Muchos ciudadanos de aquel país descubrieron la existencia de Vietnam el día en que sus aviones dejaron caer sobre el país asiático más bombas que todas las lanzadas en la segunda guerra mundial. A Iraq la encontraron en el mapa por los mismos motivos, los mismos que les sirvieron para distinguir a Panamá de Colombia, y que les situaron a Grenada en el Caribe, a Libia en Africa y a Yugoeslavia en Europa. Y la ignorancia suele ser demoledora cuando aparece acompañada de la arrogancia, dos tumores malignos en la sociedad estadounidense que ya han hecho metástasis.
Ese creerse centro del universo que les permite a sus soldados estar exentos de responder ante tribunales internacionales o justicias que no sean la propia; que hace que a su campeonato nacional de baloncesto lo llamen «Serie Mundial» y, en consecuencia, «campeones mundiales» a los ganadores; que celebran el «Juego de Estrellas»; que buscando nombres para sus equipos deportivos encontraron los Astros de Houston, el Cosmos de Nueva York, los Gigantes de San Francisco, los Supersónicos de Seattle o los Reyes de Sacramento; que a sus cohetes espaciales los llamaban Apolos; esa sociedad que siempre ha buscado en la apariencia el reflejo de su espejo; capaz de ejecutar a menores de edad y retrasados mentales y dan clases de ética y moral; que ha llegado a negarle la última voluntad a un condenado a muerte porque el cigarrillo que pretendía fumarse atentaba contra su salud y no tienen inconveniente en celebrar el indulto de un pavo todos los años; que todo lo reduce a oro, incluyendo el tiempo; que derrocha la luz para evitar mirarse y se vanagloria de su infame despilfarro como expresión del desarrollo que no paga; que siendo el país más endeudado del mundo dicta las pautas económicas al resto, requiere la urgente intervención de los psiquiatras.

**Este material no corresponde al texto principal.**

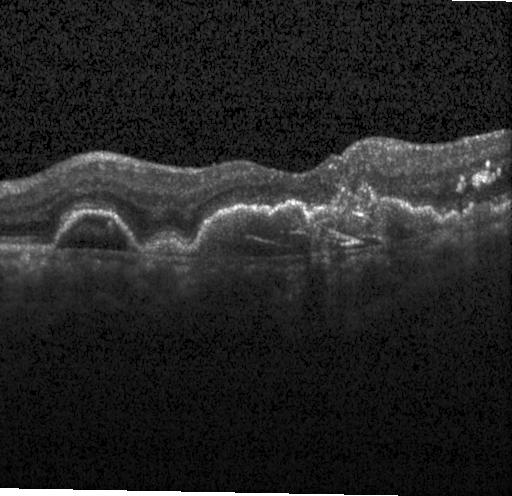

Optical coherence tomography scan — Macular OCT: choroidal neovascularization (CNV).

Estados Unidos tiene muchísimas carencias. Necesita más armas, más guerras, más premios Nobel, más pastillas, más patatas fritas, más sodas, más petróleo, más dólares… pero, sobre todo, Estados Unidos necesita más psiquiatras, enormes contingentes de psiquiatras para que, desde el presidente hasta el último ciudadano, puedan mejorar su salud mental, la misma que ellos están perdiendo y nosotros pagando.

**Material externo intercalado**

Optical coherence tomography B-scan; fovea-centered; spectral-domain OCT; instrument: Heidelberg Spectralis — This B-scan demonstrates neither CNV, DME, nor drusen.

Lo reconocía Obama cuando advertía que «a veces tenemos que torcer el brazo de algunos países». El mundo está en la obligación de aportar a Estados Unidos todos los psiquiatras disponibles aunque debamos pagarlos nosotros, que por muy costosos que resulten sus servicios, por muy caros que sean sus honorarios y años que necesiten sus terapias para dar resultado, siempre nos va a resultar más económico donarles a los estadounidenses los psiquiatras que necesitan que seguir pagando las facturas de los tantos traumatólogos y cirujanos que su democracia nos demanda.